Parenthood can be a lot of work at times, especially with children with disabilities, but I always prefer to see the joyful side of parenthood for the following reasons:

  1. The sight of a sleeping child, no matter what age, melts my heart.  We always take pictures of our children sleeping on Christmas Eve, so I have a collection of how their sweet sleeping faces look as they age.  It never ceases to affect me and I smile at each and every one.
  2. When a child is in a school performance, from pre-school graduation, school plays, award ceremonies, right up to college graduation my pride soars.  Tears always come to my eyes as my well dressed for the occasion child “does his/her thing.”  Each child’s “thing” may be different…Steven, especially in the early years with his sensory integration deficit, would actually hide under the chair, (or the pew in church as was the case when he was supposed to make his first communion.)  Francis would walk slowly looking down due to his visual impairment, and he would be hesitant about who to go to until he got close enough to see them.  Dinora would “strut her stuff”, with us all excited at her accomplishment.  Angel would put on his best “game show host” face and wave to the audience as if the event was entire for him.  Marie would…well, I’ll save that for a later blog because that is a real interesting story!
  3. Each time a child learns a new skill, I am overcome with joy at their accomplishment.  Not just the learning to walk or talk part, but the entire route to independence they take.  My 2 oldest live on their own, have jobs and pay their own bills.  Just the fact that they can pay their own bills causes me to leap in the air with happiness.

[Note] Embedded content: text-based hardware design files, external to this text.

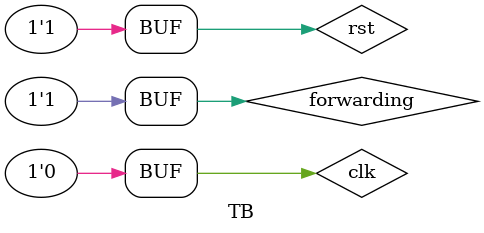
<source format=v>
`timescale 1ns/1ns
module TB();
  reg clk = 1'b0, rst = 1'b1, forwarding = 1'b1;
  ARM processor(clk, rst, forwarding);
  initial begin
    #10 rst = ~rst;
  end 
  initial repeat(700)begin
    #20 clk = ~clk;
  end
endmodule

</source>
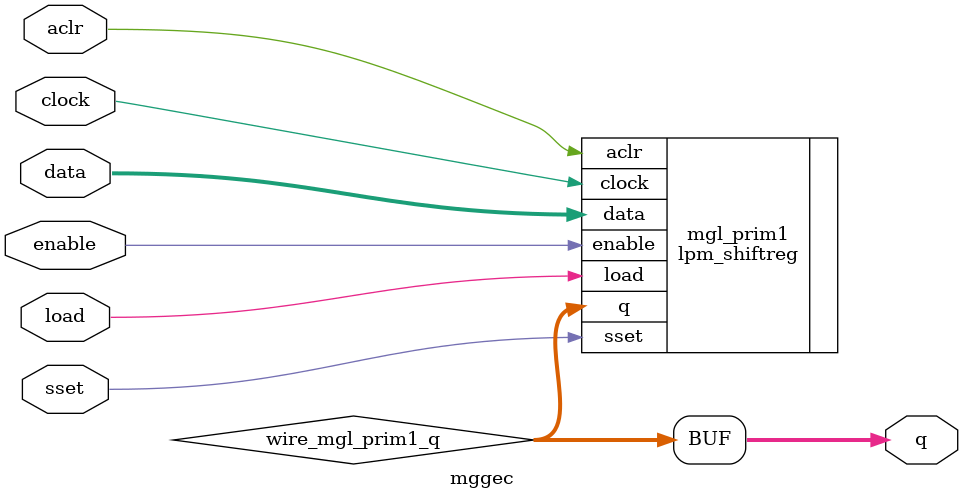
<source format=v>






//synthesis_resources = lpm_shiftreg 1 
//synopsys translate_off
`timescale 1 ps / 1 ps
//synopsys translate_on
module  mggec
	( 
	aclr,
	clock,
	data,
	enable,
	load,
	q,
	sset) /* synthesis synthesis_clearbox=1 */;
	input   aclr;
	input   clock;
	input   [23:0]  data;
	input   enable;
	input   load;
	output   [23:0]  q;
	input   sset;

	wire  [23:0]   wire_mgl_prim1_q;

	lpm_shiftreg   mgl_prim1
	( 
	.aclr(aclr),
	.clock(clock),
	.data(data),
	.enable(enable),
	.load(load),
	.q(wire_mgl_prim1_q),
	.sset(sset));
	defparam
		mgl_prim1.lpm_direction = "RIGHT",
		mgl_prim1.lpm_type = "LPM_SHIFTREG",
		mgl_prim1.lpm_width = 24;
	assign
		q = wire_mgl_prim1_q;
endmodule //mggec
//VALID FILE

</source>
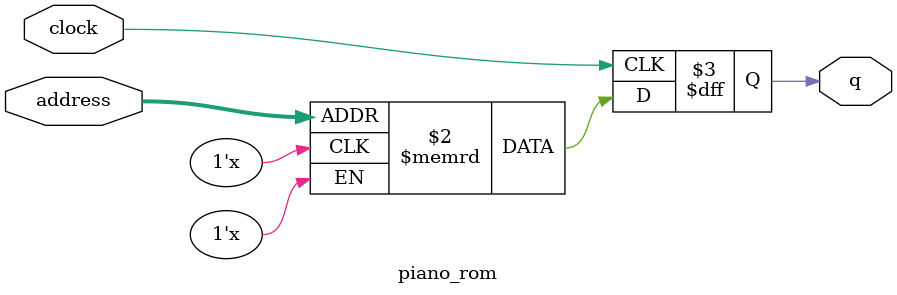
<source format=sv>
module piano_rom (
	input logic clock,
	input logic [15:0] address,
	output logic [0:0] q
);

logic [0:0] memory [0:57599] /* synthesis ram_init_file = "./Modules/ROMs/piano/piano.mif" */;

always_ff @ (posedge clock) begin
	q <= memory[address];
end

endmodule

</source>
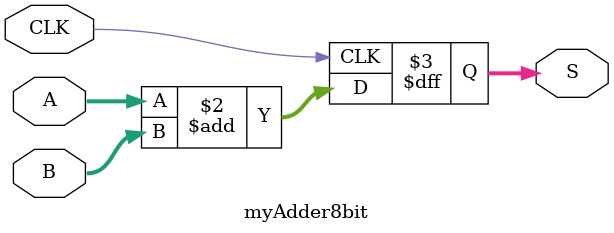
<source format=v>
`timescale 1ns / 1ps

module myAdder8bit(
    input CLK,
    input [7:0] A,
    input [7:0] B,
    output reg [8:0] S
    );

always @ (posedge CLK) begin
S=A+B;

end


endmodule

</source>
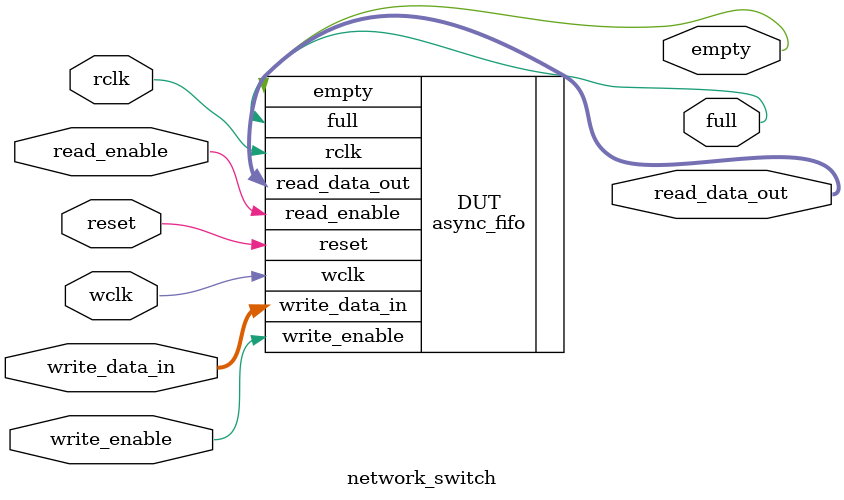
<source format=sv>
module network_switch #(
    parameter DATA_WIDTH = 8,
    parameter ADDR_WIDTH = 4
) (
    input logic reset,
    input logic wclk,
    input logic rclk,
    input logic write_enable,
    input logic read_enable,
    output logic full,
    output logic empty,
    input logic [DATA_WIDTH-1:0] write_data_in,
    output logic [DATA_WIDTH-1:0] read_data_out
);
    async_fifo #(
        DATA_WIDTH,
        ADDR_WIDTH
    ) DUT (
        .reset(reset),
        .wclk(wclk),
        .rclk(rclk),
        .write_enable(write_enable),
        .read_enable(read_enable),
        .full(full),
        .empty(empty),
        .write_data_in(write_data_in),
        .read_data_out(read_data_out)
    );
endmodule

</source>
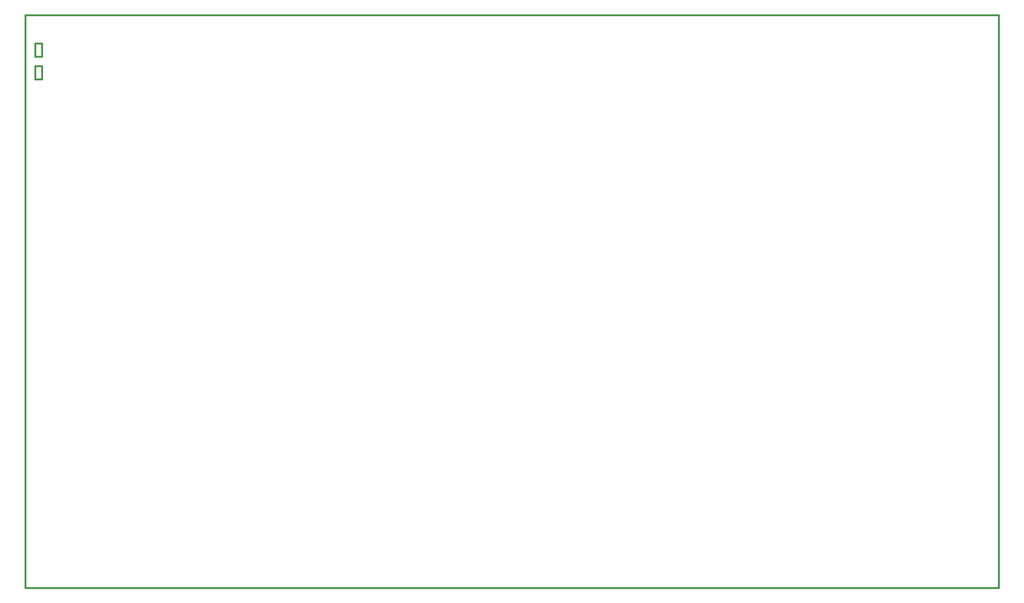
<source format=gko>
%FSLAX33Y33*%
%MOMM*%
%ADD10C,0.381*%
D10*
%LNpath-145*%
G01*
X0Y0D02*
X218200Y0D01*
X218200Y128500*
X0Y128500*
X0Y0*
X2250Y114070D02*
X3750Y114070D01*
X3750Y117070*
X2250Y117070*
X2250Y114070*
X2250Y119149D02*
X3750Y119149D01*
X3750Y122149*
X2250Y122149*
X2250Y119149*
%LNmechanical details_traces*%
M02*
</source>
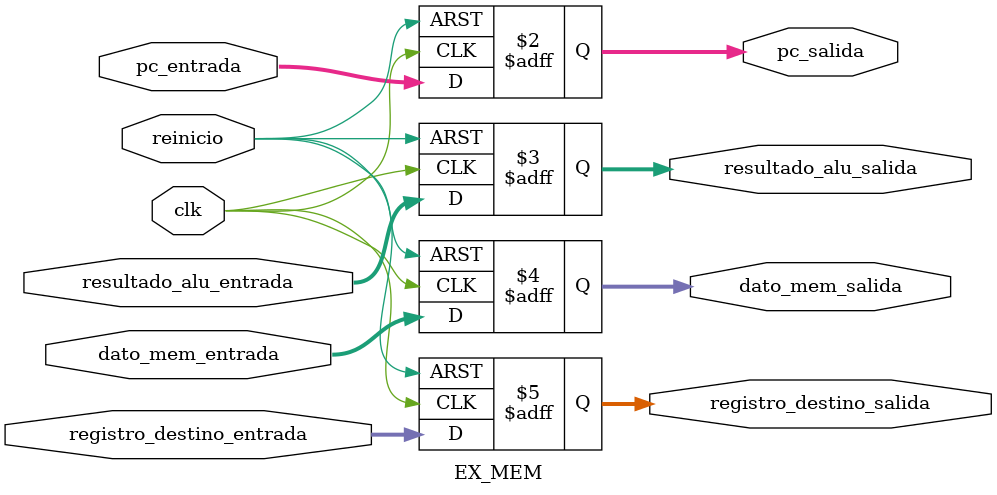
<source format=v>
module EX_MEM(
    input wire clk,
    input wire reinicio,
    input wire [31:0] pc_entrada,             
    input wire [31:0] resultado_alu_entrada, 
    input wire [31:0] dato_mem_entrada,     
    input wire [4:0] registro_destino_entrada, 
    output reg [31:0] pc_salida,
    output reg [31:0] resultado_alu_salida,
    output reg [31:0] dato_mem_salida,
    output reg [4:0] registro_destino_salida
);
    always @(posedge clk or posedge reinicio) begin
        if (reinicio) begin
            pc_salida <= 0;
            resultado_alu_salida <= 0;
            dato_mem_salida <= 0;
            registro_destino_salida <= 0;
        end else begin
            pc_salida <= pc_entrada;
            resultado_alu_salida <= resultado_alu_entrada;
            dato_mem_salida <= dato_mem_entrada;
            registro_destino_salida <= registro_destino_entrada;
        end
    end
endmodule


</source>
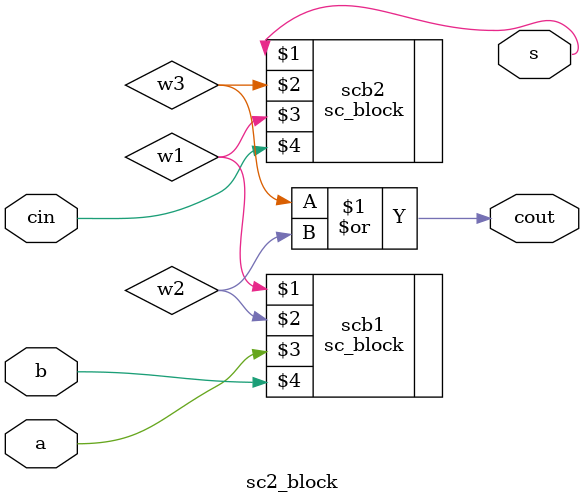
<source format=v>

module sc2_block(s, cout, a, b, cin);
    output s, cout;
    input a, b, cin;
    wire w1, w2, w3;

    sc_block scb1(w1, w2, a, b);
    sc_block scb2(s, w3, w1, cin);
    or o1(cout, w3, w2);

endmodule // sc2_block

</source>
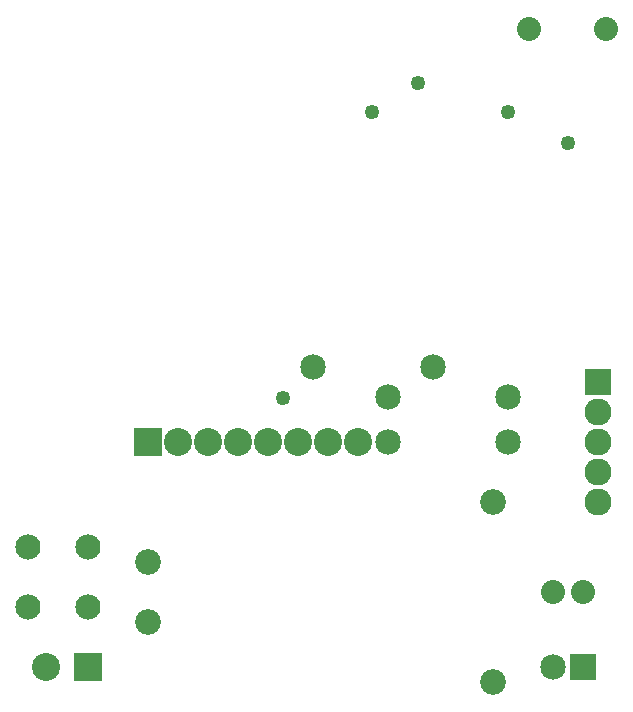
<source format=gbs>
G04 MADE WITH FRITZING*
G04 WWW.FRITZING.ORG*
G04 DOUBLE SIDED*
G04 HOLES PLATED*
G04 CONTOUR ON CENTER OF CONTOUR VECTOR*
%ASAXBY*%
%FSLAX23Y23*%
%MOIN*%
%OFA0B0*%
%SFA1.0B1.0*%
%ADD10C,0.080000*%
%ADD11C,0.049370*%
%ADD12C,0.084000*%
%ADD13C,0.057978*%
%ADD14C,0.093307*%
%ADD15C,0.090000*%
%ADD16C,0.085000*%
%ADD17C,0.085433*%
%ADD18R,0.093307X0.093307*%
%ADD19R,0.090000X0.090000*%
%ADD20R,0.085000X0.085000*%
%LNMASK0*%
G90*
G70*
G54D10*
X2015Y2300D03*
X1759Y2300D03*
G54D11*
X1389Y2121D03*
X1888Y1921D03*
X1688Y2023D03*
X1235Y2023D03*
X937Y1071D03*
G54D12*
X87Y372D03*
X87Y572D03*
X287Y572D03*
X287Y372D03*
G54D13*
X487Y325D03*
X487Y522D03*
X1644Y727D03*
X1644Y121D03*
G54D14*
X487Y922D03*
X587Y922D03*
X687Y922D03*
X787Y922D03*
X887Y922D03*
X987Y922D03*
X1087Y922D03*
X1187Y922D03*
G54D15*
X1987Y1122D03*
X1987Y1022D03*
X1987Y922D03*
X1987Y822D03*
X1987Y722D03*
G54D14*
X287Y172D03*
X149Y172D03*
G54D16*
X1937Y172D03*
X1837Y172D03*
G54D10*
X1937Y422D03*
X1837Y422D03*
X1937Y422D03*
X1837Y422D03*
G54D16*
X1687Y922D03*
X1287Y922D03*
X1437Y1172D03*
X1037Y1172D03*
X1687Y1072D03*
X1287Y1072D03*
G54D17*
X1637Y122D03*
X487Y322D03*
X1637Y722D03*
X487Y522D03*
G54D18*
X487Y922D03*
G54D19*
X1987Y1122D03*
G54D18*
X287Y172D03*
G54D20*
X1937Y172D03*
G04 End of Mask0*
M02*
</source>
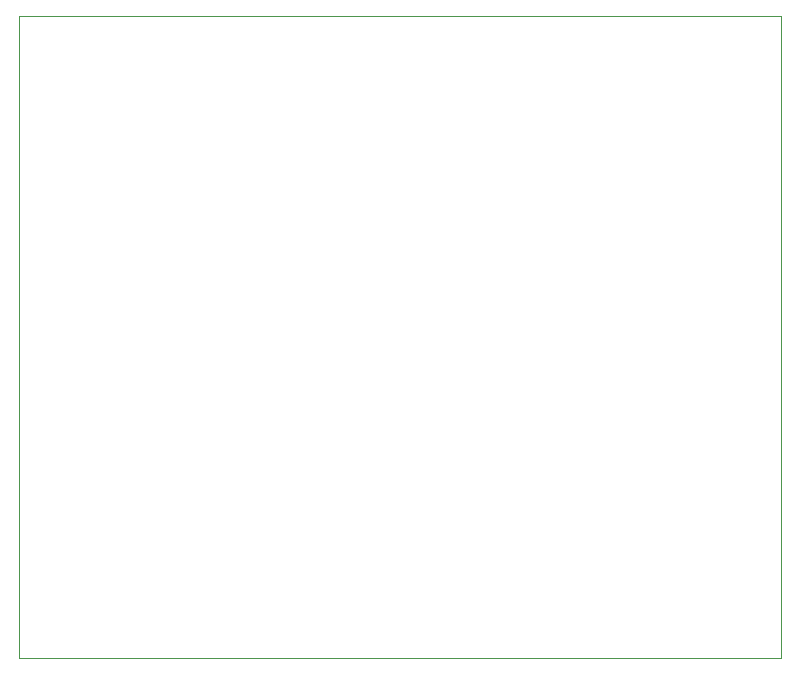
<source format=gbr>
%TF.GenerationSoftware,KiCad,Pcbnew,8.99.0-1891-ge2bd76bdce*%
%TF.CreationDate,2024-09-02T10:31:20+03:00*%
%TF.ProjectId,diagnostic_tester,64696167-6e6f-4737-9469-635f74657374,rev?*%
%TF.SameCoordinates,Original*%
%TF.FileFunction,Profile,NP*%
%FSLAX46Y46*%
G04 Gerber Fmt 4.6, Leading zero omitted, Abs format (unit mm)*
G04 Created by KiCad (PCBNEW 8.99.0-1891-ge2bd76bdce) date 2024-09-02 10:31:20*
%MOMM*%
%LPD*%
G01*
G04 APERTURE LIST*
%TA.AperFunction,Profile*%
%ADD10C,0.050000*%
%TD*%
G04 APERTURE END LIST*
D10*
X43515000Y-36400000D02*
X107990000Y-36400000D01*
X107990000Y-90700000D01*
X43515000Y-90700000D01*
X43515000Y-36400000D01*
M02*

</source>
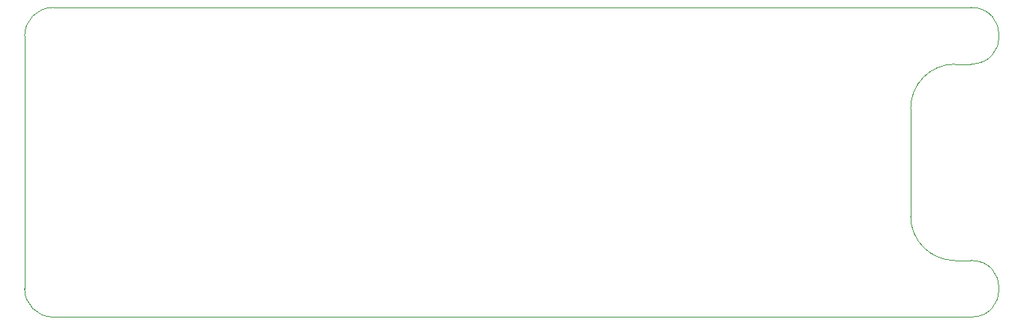
<source format=gbr>
%TF.GenerationSoftware,KiCad,Pcbnew,9.0.2+1*%
%TF.CreationDate,2025-07-26T18:57:22+01:00*%
%TF.ProjectId,Navigator,4e617669-6761-4746-9f72-2e6b69636164,rev?*%
%TF.SameCoordinates,Original*%
%TF.FileFunction,Profile,NP*%
%FSLAX46Y46*%
G04 Gerber Fmt 4.6, Leading zero omitted, Abs format (unit mm)*
G04 Created by KiCad (PCBNEW 9.0.2+1) date 2025-07-26 18:57:22*
%MOMM*%
%LPD*%
G01*
G04 APERTURE LIST*
%TA.AperFunction,Profile*%
%ADD10C,0.050000*%
%TD*%
G04 APERTURE END LIST*
D10*
X200000000Y-76400000D02*
G75*
G02*
X205000000Y-71400000I5000000J0D01*
G01*
X100000000Y-96800000D02*
X100000000Y-68200000D01*
X103200000Y-100000000D02*
G75*
G02*
X100000000Y-96800000I0J3200000D01*
G01*
X100000000Y-68200000D02*
G75*
G02*
X103200000Y-65000000I3200000J0D01*
G01*
X206800000Y-93600000D02*
X205000000Y-93600000D01*
X103200000Y-100000000D02*
X206800000Y-100000000D01*
X103200000Y-65000000D02*
X206800000Y-65000000D01*
X205000000Y-93600000D02*
G75*
G02*
X200000000Y-88600000I0J5000000D01*
G01*
X200000000Y-76400000D02*
X200000000Y-88600000D01*
X206800000Y-71400000D02*
X205000000Y-71400000D01*
X206800000Y-65000000D02*
G75*
G02*
X206800000Y-71400000I0J-3200000D01*
G01*
X206800000Y-93600000D02*
G75*
G02*
X206800000Y-100000000I0J-3200000D01*
G01*
M02*

</source>
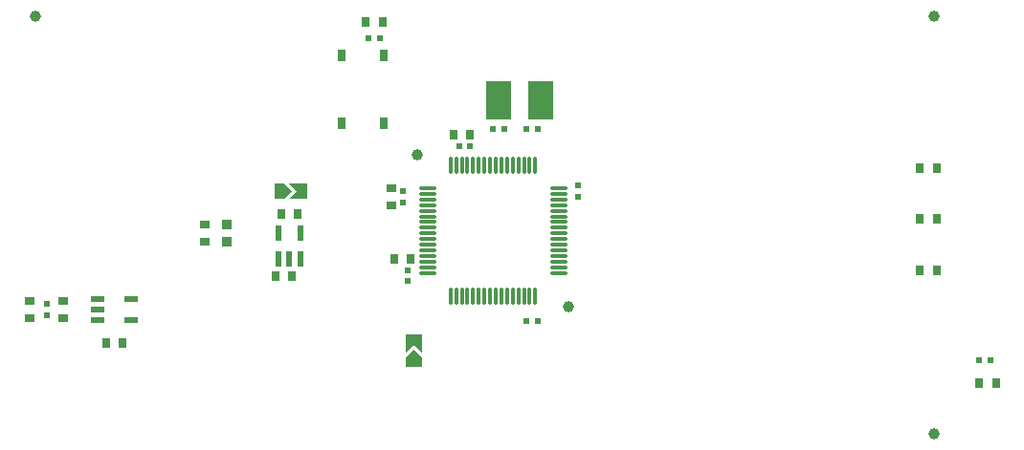
<source format=gtp>
G04*
G04 #@! TF.GenerationSoftware,Altium Limited,Altium Designer,22.11.1 (43)*
G04*
G04 Layer_Color=8421504*
%FSLAX25Y25*%
%MOIN*%
G70*
G04*
G04 #@! TF.SameCoordinates,20756010-ACC5-4C0E-8554-74307577B851*
G04*
G04*
G04 #@! TF.FilePolarity,Positive*
G04*
G01*
G75*
%ADD19R,0.02756X0.03543*%
%ADD20R,0.02362X0.01968*%
%ADD21R,0.03543X0.02756*%
%ADD22R,0.01968X0.02362*%
%ADD23C,0.03937*%
%ADD24R,0.03740X0.03543*%
G04:AMPARAMS|DCode=25|XSize=55.91mil|YSize=22.84mil|CornerRadius=2.85mil|HoleSize=0mil|Usage=FLASHONLY|Rotation=90.000|XOffset=0mil|YOffset=0mil|HoleType=Round|Shape=RoundedRectangle|*
%AMROUNDEDRECTD25*
21,1,0.05591,0.01713,0,0,90.0*
21,1,0.05020,0.02284,0,0,90.0*
1,1,0.00571,0.00856,0.02510*
1,1,0.00571,0.00856,-0.02510*
1,1,0.00571,-0.00856,-0.02510*
1,1,0.00571,-0.00856,0.02510*
%
%ADD25ROUNDEDRECTD25*%
%ADD26R,0.08858X0.13386*%
%ADD27R,0.04650X0.02000*%
%ADD28R,0.02953X0.03937*%
%ADD29O,0.01181X0.06299*%
%ADD30O,0.06299X0.01181*%
G36*
X170079Y44094D02*
X167323Y46850D01*
X164567Y44094D01*
Y50394D01*
X170079D01*
Y44094D01*
D02*
G37*
G36*
Y42323D02*
Y39173D01*
X164567D01*
Y42323D01*
X167323Y45079D01*
X170079Y42323D01*
D02*
G37*
G36*
X130118Y97638D02*
X123819D01*
X126575Y100394D01*
X123819Y103150D01*
X130118D01*
Y97638D01*
D02*
G37*
G36*
X124803Y100394D02*
X122047Y97638D01*
X118898D01*
Y103150D01*
X122047D01*
X124803Y100394D01*
D02*
G37*
D19*
X166339Y76772D02*
D03*
X160433D02*
D03*
X65945Y47244D02*
D03*
X60039D02*
D03*
X370079Y33465D02*
D03*
X364173D02*
D03*
X349409Y108268D02*
D03*
X343504D02*
D03*
X349409Y90551D02*
D03*
X343504D02*
D03*
X349409Y72835D02*
D03*
X343504D02*
D03*
X150591Y159449D02*
D03*
X156496D02*
D03*
X126969Y92520D02*
D03*
X121063D02*
D03*
X125000Y70866D02*
D03*
X119095D02*
D03*
X187008Y120079D02*
D03*
X181102D02*
D03*
D20*
X210630Y55118D02*
D03*
X206693D02*
D03*
X155512Y153543D02*
D03*
X151575D02*
D03*
X364173Y41339D02*
D03*
X368110D02*
D03*
X183071Y116142D02*
D03*
X187008D02*
D03*
X198819Y122047D02*
D03*
X194882D02*
D03*
X206693Y122047D02*
D03*
X210630D02*
D03*
D21*
X94488Y88583D02*
D03*
Y82677D02*
D03*
X45276Y62008D02*
D03*
Y56102D02*
D03*
X33465Y56102D02*
D03*
Y62008D02*
D03*
X159449Y101378D02*
D03*
Y95472D02*
D03*
D22*
X39370Y61024D02*
D03*
Y57087D02*
D03*
X163386Y96457D02*
D03*
Y100394D02*
D03*
X224410Y102362D02*
D03*
Y98425D02*
D03*
X165354Y68898D02*
D03*
Y72835D02*
D03*
D23*
X168565Y113023D02*
D03*
X221237Y60101D02*
D03*
X348425Y15748D02*
D03*
Y161417D02*
D03*
X35433D02*
D03*
D24*
X102362Y82677D02*
D03*
Y88583D02*
D03*
D25*
X120276Y85787D02*
D03*
X127756D02*
D03*
Y76772D02*
D03*
X124016D02*
D03*
X120276D02*
D03*
D26*
X211417Y131890D02*
D03*
X196850D02*
D03*
D27*
X57217Y62795D02*
D03*
Y59055D02*
D03*
Y55315D02*
D03*
X68767D02*
D03*
Y62795D02*
D03*
D28*
X156988Y147638D02*
D03*
Y124016D02*
D03*
X142224Y147638D02*
D03*
Y124016D02*
D03*
D29*
X209646Y109449D02*
D03*
X207677D02*
D03*
X205709D02*
D03*
X203740D02*
D03*
X201772D02*
D03*
X199803D02*
D03*
X197835D02*
D03*
X195866D02*
D03*
X193898D02*
D03*
X191929D02*
D03*
X189961D02*
D03*
X187992D02*
D03*
X186024D02*
D03*
X184055D02*
D03*
X182087D02*
D03*
X180118D02*
D03*
Y63779D02*
D03*
X182087D02*
D03*
X184055D02*
D03*
X186024D02*
D03*
X187992D02*
D03*
X189961D02*
D03*
X191929D02*
D03*
X193898D02*
D03*
X195866D02*
D03*
X197835D02*
D03*
X199803D02*
D03*
X201772D02*
D03*
X203740D02*
D03*
X205709D02*
D03*
X207677D02*
D03*
X209646D02*
D03*
D30*
X172047Y101378D02*
D03*
Y99409D02*
D03*
Y97441D02*
D03*
Y95472D02*
D03*
Y93504D02*
D03*
Y91535D02*
D03*
Y89567D02*
D03*
Y87598D02*
D03*
Y85630D02*
D03*
Y83661D02*
D03*
Y81693D02*
D03*
Y79724D02*
D03*
Y77756D02*
D03*
Y75787D02*
D03*
Y73819D02*
D03*
Y71850D02*
D03*
X217717D02*
D03*
Y73819D02*
D03*
Y75787D02*
D03*
Y77756D02*
D03*
Y79724D02*
D03*
Y81693D02*
D03*
Y83661D02*
D03*
Y85630D02*
D03*
Y87598D02*
D03*
Y89567D02*
D03*
Y91535D02*
D03*
Y93504D02*
D03*
Y95472D02*
D03*
Y97441D02*
D03*
Y99409D02*
D03*
Y101378D02*
D03*
M02*

</source>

  4. Sitting around the table eating dinner together usually, (depending on how the kids are getting along,) fills me with the peace.  I like sitting at the head of the table with my husband at the other end, and the kids in the middle.   Holidays and special occasions are always extra nice when all 5 children are there.
  5. I feel a happiness only a mother could feel every time a child presents me with a gift they have made for me. Steven made me a wonderful 2 foot tall vase shaped like and alligator, (his favorite animal.)  What mother wouldn’t be thrilled to receive an alligator vase?  The color even matches the colors in my kitchen!  Angel’s, who is 15 years old, has a child-like “part” that makes me jewelry.  He presents it to me with great flourish,  It is always gaudy and  made of huge plastic “crystal” beads.  When I wear it, I feel like I am wearing a chandelier, but I wear it with pride, (until I can get in my car alone and take it off on my drive to work.)
  6. Taking the children out for an activity like bowling, horseback riding, or go cart riding allows me to have an excuse and have fun like a kid myself.
  7. The times the children prepare breakfast for me is especially joyful, (even though the eggs are tough, the toast is burnt, and the tea has no sugar.  Plus, the kitchen is a huge mess!) I always look on the bright side, and even if my eggs aren’t sunny side up, I am sunny inside!
  8. The biggest joy I get out of parenthood is the fact that I do not have time to clean the house…taking care of all of the children’s special needs, all of the therapy, counseling, medical, extra-curricular activities does not leave me any time to clean!  We’ve long ago learned to settle for a “picked up house”, not a spotlessly clean house, (or even a “pretty clean” house.)  I feel no guilt at all.  I would much rather be spending time helping my children than washing the kitchen floor.  I will never lay  when I lay on my deathbed I wished I’d kept my house cleaner!  There are so many more important things to do with the kids, so, sorry, don’t expect my house to be real clean!  Ah, the joy of no housework!!!!

Parenting is a lot of fun and can be filled with joy.  I try to always focus on the positives and downplay the negatives.  It is the only way I remain sane!!!!